Costituitasi nell’anno 1855 in Parigi, per opera del sig. di Lesseps, una commissione internazionale di scienziati ed ingegneri per istudiare il progetto del taglio dell’istmo di Suez, il Paleocapa vi fu chiamato qual membro rappresentante gli interessi del regno Sardo, venendo quindi invitato a far parte del consiglio d’arte che doveva avere l’alta sovraintendenza sull’esecuzione dei lavori. Nelle prime sedute tenute a Parigi dalla suddetta commissione, della quale eragli stata offerta la presidenza (ch’egli non volle accettare), fece prevalere l’opinione che il canale dei due mari dovesse essere incassato e liberamente comunicante col mare da ambo le parti. Confutò in appresso vittoriosamente le censure fatte all’impresa, sia dal lato tecnico, che economico, e specialmente quelle esposte nel parlamento inglese dal celebre Stephenson.
Le frequenti malattie d’occhi da cui fu afflitto e la di lui persistenza ed assiduità nel lavoro, lo condussero sventuratamente ad una totale cecità, che nel 1857 costrinse quel sommo uomo a dimettersi dal ministero, e a rientrare nella vita privata. Ma il favore e la stima che gli professavano i suoi colleghi e la benevolenza ben meritata del re fecero ch’egli seguitasse a far parte del gabinetto qual ministro senza portafoglio.
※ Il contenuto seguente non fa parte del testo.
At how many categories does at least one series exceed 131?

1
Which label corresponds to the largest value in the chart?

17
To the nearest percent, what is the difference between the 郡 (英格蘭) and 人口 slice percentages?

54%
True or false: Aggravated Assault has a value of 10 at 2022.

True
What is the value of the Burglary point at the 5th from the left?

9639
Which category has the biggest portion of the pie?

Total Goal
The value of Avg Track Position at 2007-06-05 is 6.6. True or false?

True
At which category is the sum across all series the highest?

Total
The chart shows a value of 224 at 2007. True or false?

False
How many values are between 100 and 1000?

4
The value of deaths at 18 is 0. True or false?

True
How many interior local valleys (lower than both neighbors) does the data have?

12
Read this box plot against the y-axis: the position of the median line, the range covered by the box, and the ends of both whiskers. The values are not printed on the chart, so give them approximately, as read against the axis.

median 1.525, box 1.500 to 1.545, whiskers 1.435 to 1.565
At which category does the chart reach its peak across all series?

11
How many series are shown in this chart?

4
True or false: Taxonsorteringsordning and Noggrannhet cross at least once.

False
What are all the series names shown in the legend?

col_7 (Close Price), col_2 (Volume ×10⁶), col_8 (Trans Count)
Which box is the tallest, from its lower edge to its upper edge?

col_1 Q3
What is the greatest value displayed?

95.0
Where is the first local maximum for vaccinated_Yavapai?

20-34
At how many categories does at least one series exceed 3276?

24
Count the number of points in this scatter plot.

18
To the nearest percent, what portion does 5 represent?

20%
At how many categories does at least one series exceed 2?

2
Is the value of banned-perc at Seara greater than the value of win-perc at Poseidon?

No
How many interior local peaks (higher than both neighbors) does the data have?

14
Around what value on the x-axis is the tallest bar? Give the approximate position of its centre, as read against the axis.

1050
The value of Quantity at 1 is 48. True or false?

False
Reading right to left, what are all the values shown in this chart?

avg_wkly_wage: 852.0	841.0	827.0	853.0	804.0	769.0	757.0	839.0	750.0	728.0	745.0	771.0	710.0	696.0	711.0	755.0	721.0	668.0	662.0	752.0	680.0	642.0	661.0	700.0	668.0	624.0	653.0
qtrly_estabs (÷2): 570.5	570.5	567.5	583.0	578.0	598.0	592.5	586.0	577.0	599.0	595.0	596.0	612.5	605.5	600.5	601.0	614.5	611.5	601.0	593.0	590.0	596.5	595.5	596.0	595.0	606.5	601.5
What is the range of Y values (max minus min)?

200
In quest’ultima posizione si mantenne fino al momento dell’armistizio di Villafranca, conosciuto il quale, e presagitene le conseguenze funeste pella sfortunata Venezia, domandò la sua dimissione, che non gli fu allora concessa. Se non che, poco appresso ritiratosi tutto il ministero, egli ebbe la sua giubilazione, e rientrò definitivamente nella vita privata, solo conservando la dignità di senatore, conferitagli nel 1855.
Il commendatore Paleocapa è autore di parecchie memorie scientifiche che gli acquistarono fama di valente idraulico, fra cui crediamo prezzo dell’opera citar le seguenti:
Esame delle opinioni di B. Castelli e di A. Borelli sulle lagune di Venezia; — Considerazioni sulla costituzione geologica del bacino di Venezia e sui pozzi artesiani; — Parere sulla regolazione del Tibisco in Ungheria; — Considerazioni sul protendimento delle spiaggie e sull’insabbiamento dei porti dell’Adriatico, applicate allo stabilimento di un porto nella rada di Pelusio; — Considerazioni sulla scelta di quello fra i canali del Danubio, che convien preferire per regolarne la foce nel mar Nero; — Memorie d’idraulica pratica sull’Adige e sul Castagnaro; — Parere sul piano di bonificazione dei consorzi Padani.
Parecchie altre memorie vennero inserite negli atti dell’Ateneo e dell’istituto di scienze di Venezia.
Membro dell’accademia di scienze, lettere ed arti di Milano, ed uno dei quaranta della società italiana, è pur membro onorario dell’accademia di belle arti di Venezia, e socio di molte altre che riuscirebbe lungo il nominare.
Insignito da sua maestà il nostro re del grado di cavaliere, gran croce dell’ordine Mauriziano, e di cavaliere del merito civile, fu dall’imperatore dei Francesi creato grande ufficiale della legione d’onore, e dall’imperatore di Russia cavaliere di prima classe dell’ordine di S. Wladimiro.